Written request:
Which lines in the items below contain the string "start", matching case? Pick out each of those lines and copy it.

Data listing:
------

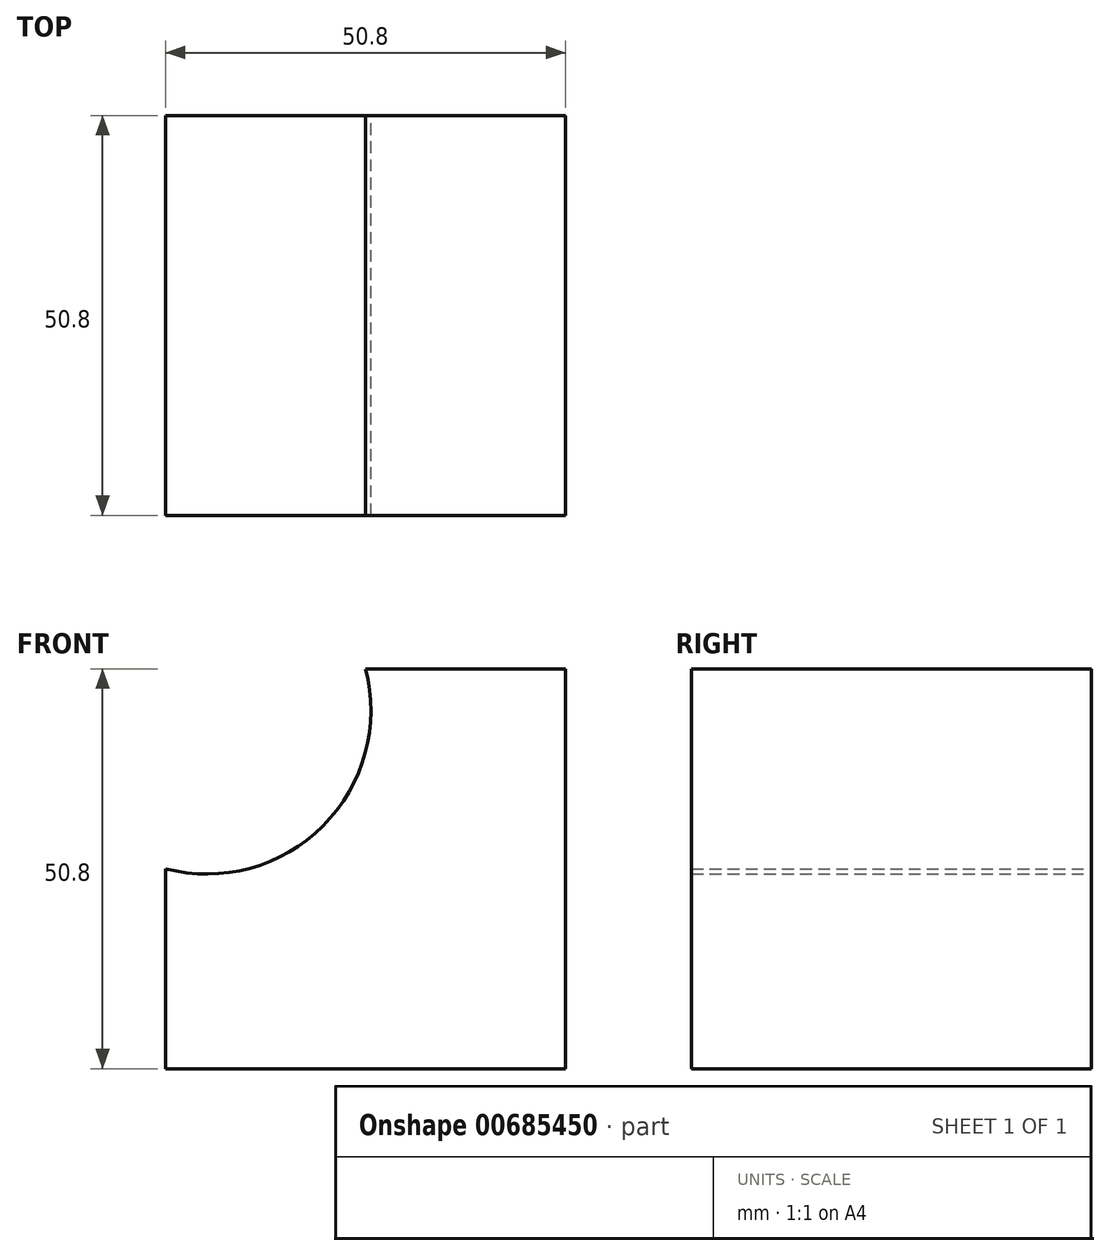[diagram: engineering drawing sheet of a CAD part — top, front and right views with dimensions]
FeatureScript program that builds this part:
annotation { "Feature Type Name" : "Feature", "Feature Type Description" : "" }
export const myFeature = defineFeature(function(context is Context, id is Id, definition is map)
    precondition{}
    {
        {
            var Q0;
            Q0=qCreatedBy(makeId("Front.planeOp"),FACE);
            var sketch = newSketch(context, id + "F0", { "sketchPlane" : qUnion([Q0])});
            skLineSegment(sketch, "E0", {"start": v(0, 0) * mm, "end": v(0, 50.8) * mm});
            skLineSegment(sketch, "E1", {"start": v(0, 0) * mm, "end": v(-50.8, 0) * mm});
            skLineSegment(sketch, "E2", {"start": v(0, 50.8) * mm, "end": v(-25.4, 50.8) * mm});
            skLineSegment(sketch, "E3", {"start": v(-50.8, 0) * mm, "end": v(-50.8, 25.4) * mm});
            skArc(sketch, "E4", {"start": v(-50.8, 25.4) * mm, "mid": v(-30.82, 30.82) * mm, "end": v(-25.4, 50.8) * mm});
            skSolve(sketch);
        }
        {
            var Q0;
            Q0 = qSketchRegion(id + "F0", true);
            extrude(context, id + "F1", {"entities" : qUnion([Q0]), "depth" : 50.8 * mm, "offsetDistance" : 25.4 * mm});
        }
    });
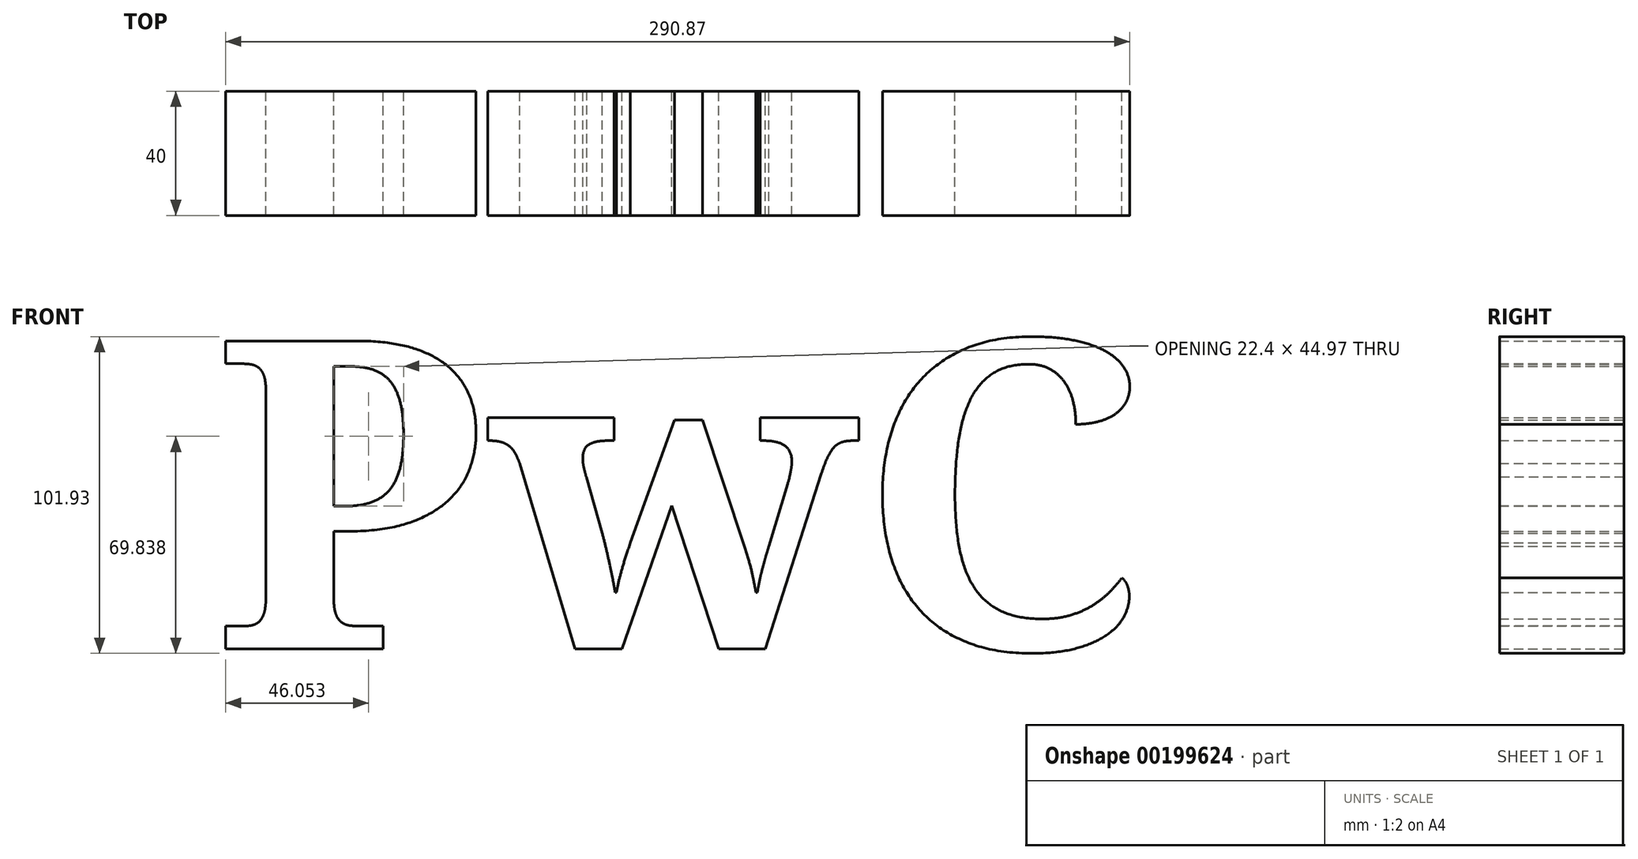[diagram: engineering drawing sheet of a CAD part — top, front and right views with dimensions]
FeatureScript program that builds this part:
annotation { "Feature Type Name" : "Feature", "Feature Type Description" : "" }
export const myFeature = defineFeature(function(context is Context, id is Id, definition is map)
    precondition{}
    {
        {
            var Q0;
            Q0=qCreatedBy(makeId("Front.planeOp"),FACE);
            var sketch = newSketch(context, id + "F0", { "sketchPlane" : qUnion([Q0])});
            skText(sketch, "E0", { "text": "PwC", "fontName": "NotoSerif-Bold.ttf"});
            const initialGuessF0  = {"E0": [-0.17097, -0.15538, 1, 0, 0.1]};
            skSetInitialGuess(sketch, initialGuessF0);
            skSolve(sketch);
        }
        {
            var Q0;
            Q0=qSketchRegion(id+"F0",true);
            extrude(context, id + "F1", {"entities" : qUnion([Q0]), "depth" : 40 * mm});
        }
    });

------

Task output:
            skLineSegment(sketch, "E0", {"start": v(0, 0) * mm, "end": v(0, 50.8) * mm});
            skLineSegment(sketch, "E1", {"start": v(0, 0) * mm, "end": v(-50.8, 0) * mm});
            skLineSegment(sketch, "E2", {"start": v(0, 50.8) * mm, "end": v(-25.4, 50.8) * mm});
            skLineSegment(sketch, "E3", {"start": v(-50.8, 0) * mm, "end": v(-50.8, 25.4) * mm});
            skArc(sketch, "E4", {"start": v(-50.8, 25.4) * mm, "mid": v(-30.82, 30.82) * mm, "end": v(-25.4, 50.8) * mm});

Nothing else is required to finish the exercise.